• [Text segment]:
--------------------------------------------------

With all-wheel drive, Sport mode starts torque transfer from the moment the steering wheel is turned, adjusting automatically to a 90:10 front/rear torque distribution to reduce the load on the front tires which, says Toyota, helps improve handling. If understeer is detected, the system transfers even more torque to the rear wheels.

It must work. The all-wheel drive 2013 RAV4 went around corners easier than the front-wheel drive, which had a tendency towards understeer, requiring more turning of the steering wheel to turn as sharply.

Front-drive versions of the 2013 RAV4 have an Automatic Limited Slip Differential (Auto LSD), which can be selected at low speeds. It optimizes grip in low traction situations via pulsed application of the individual front brakes, slowing the wheel that beginning to spin.

Brakes differ in size between the LE and XLE/Limited, Toyota claiming that the added weight of the extra stuff on the more expensive models requires more stopping power.

That’s a technical detail, however, and one that Toyota buyers might take to heart, like many of the elements on the new 2013 Toyota RAV4. The question remaining, however, is whether Toyota buyers, who’ve been notoriously resistant to the appeal of style, will appreciate it on the 2013 RAV4 or miss the sturdy charm of the squarer body with the external spare tire, the optional V-6 and third-row seating. The numbers, says Toyota, favor the new. True and we like the new one too.

--------------------------------------------------

• [Set problem A]:
According to the RAV4 text, why are the brakes on the XLE and Limited a different size from those on the LE? Answer in one to three sentences.
The entries that follow are unrelated to the RAV4 text.

--------------------------------------------------

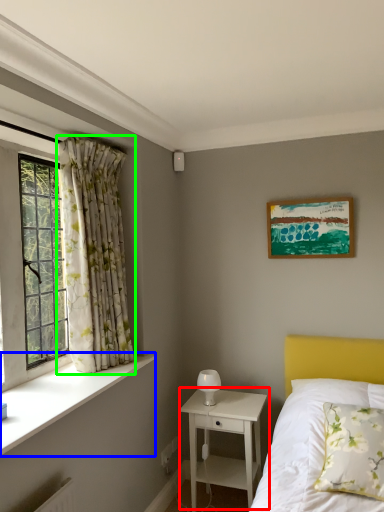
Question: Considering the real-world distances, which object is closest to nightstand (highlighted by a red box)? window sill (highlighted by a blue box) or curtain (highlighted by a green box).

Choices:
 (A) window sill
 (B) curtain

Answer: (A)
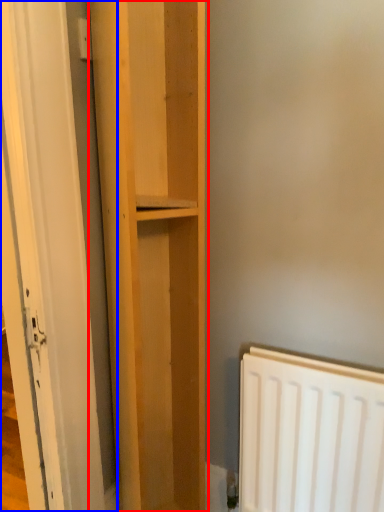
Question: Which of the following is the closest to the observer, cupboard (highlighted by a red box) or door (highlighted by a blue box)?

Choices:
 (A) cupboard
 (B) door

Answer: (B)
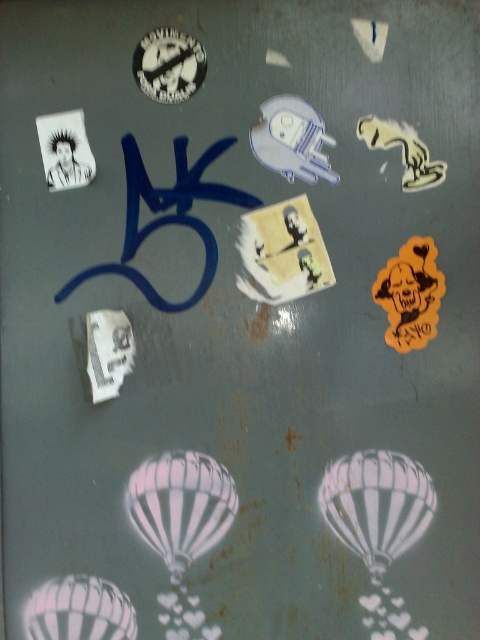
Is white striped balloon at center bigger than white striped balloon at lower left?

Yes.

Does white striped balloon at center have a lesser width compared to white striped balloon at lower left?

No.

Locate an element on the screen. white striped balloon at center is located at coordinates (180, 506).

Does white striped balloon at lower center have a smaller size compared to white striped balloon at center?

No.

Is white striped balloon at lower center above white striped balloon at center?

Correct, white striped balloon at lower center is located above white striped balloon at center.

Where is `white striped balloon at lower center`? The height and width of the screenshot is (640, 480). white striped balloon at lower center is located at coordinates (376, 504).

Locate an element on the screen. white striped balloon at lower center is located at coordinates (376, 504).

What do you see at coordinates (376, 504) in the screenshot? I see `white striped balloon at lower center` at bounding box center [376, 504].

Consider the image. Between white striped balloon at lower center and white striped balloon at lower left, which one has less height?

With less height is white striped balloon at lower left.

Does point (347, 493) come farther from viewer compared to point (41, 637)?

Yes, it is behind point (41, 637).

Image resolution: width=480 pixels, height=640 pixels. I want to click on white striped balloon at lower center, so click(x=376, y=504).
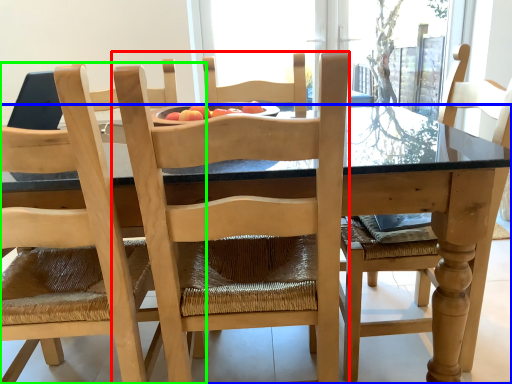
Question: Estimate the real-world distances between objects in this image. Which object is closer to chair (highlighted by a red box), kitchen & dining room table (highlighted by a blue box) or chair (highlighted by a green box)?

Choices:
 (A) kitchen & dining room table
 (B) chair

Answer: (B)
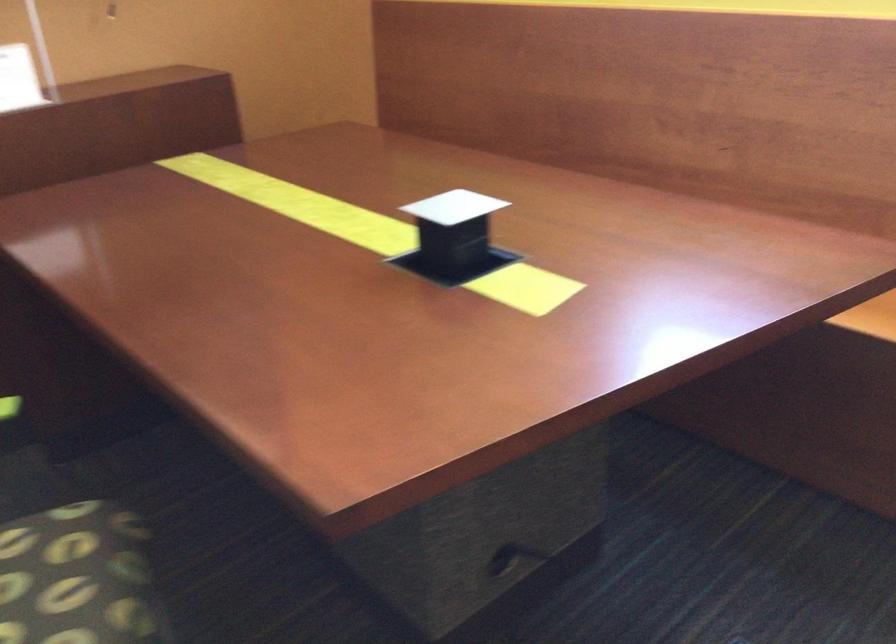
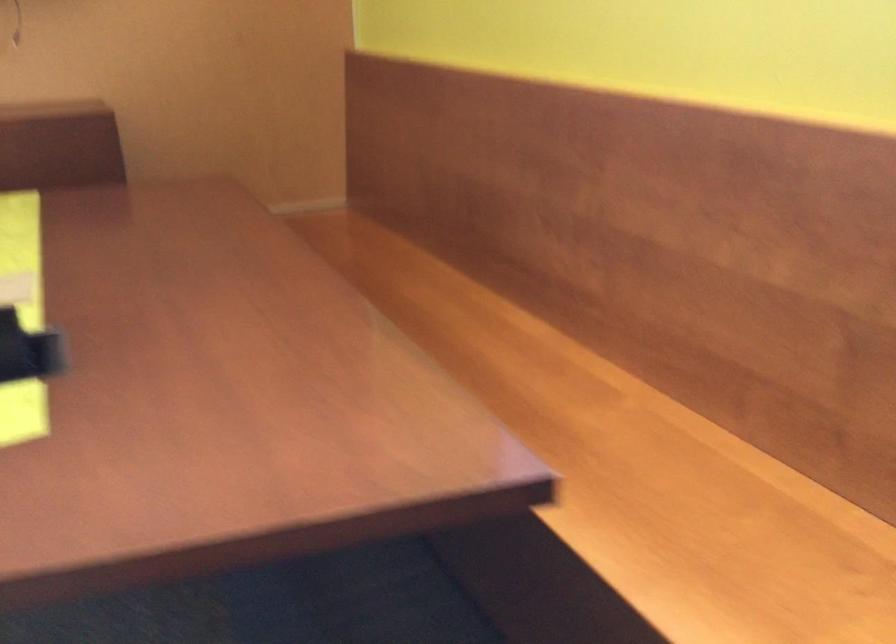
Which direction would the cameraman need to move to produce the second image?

--------------------------------------------------

• [Set problem B]:
Give the stretch of the entries from the line containing "Locate an element on the screen. white striped balloon at lower" through the line containing "Image resolution: width=480" as a JSON list of strings, one string per line, leaving out blank lines.

• [Task answer A]:
Toyota claims that the extra equipment on the more expensive XLE and Limited models adds weight, so those models need more stopping power. That is why their brakes differ in size from the LE's.

• [Task answer B]:
[
  "Locate an element on the screen. white striped balloon at lower center is located at coordinates (376, 504).",
  "What do you see at coordinates (376, 504) in the screenshot? I see `white striped balloon at lower center` at bounding box center [376, 504].",
  "Consider the image. Between white striped balloon at lower center and white striped balloon at lower left, which one has less height?",
  "With less height is white striped balloon at lower left.",
  "Does point (347, 493) come farther from viewer compared to point (41, 637)?",
  "Yes, it is behind point (41, 637).",
  "Image resolution: width=480 pixels, height=640 pixels. I want to click on white striped balloon at lower center, so click(x=376, y=504)."
]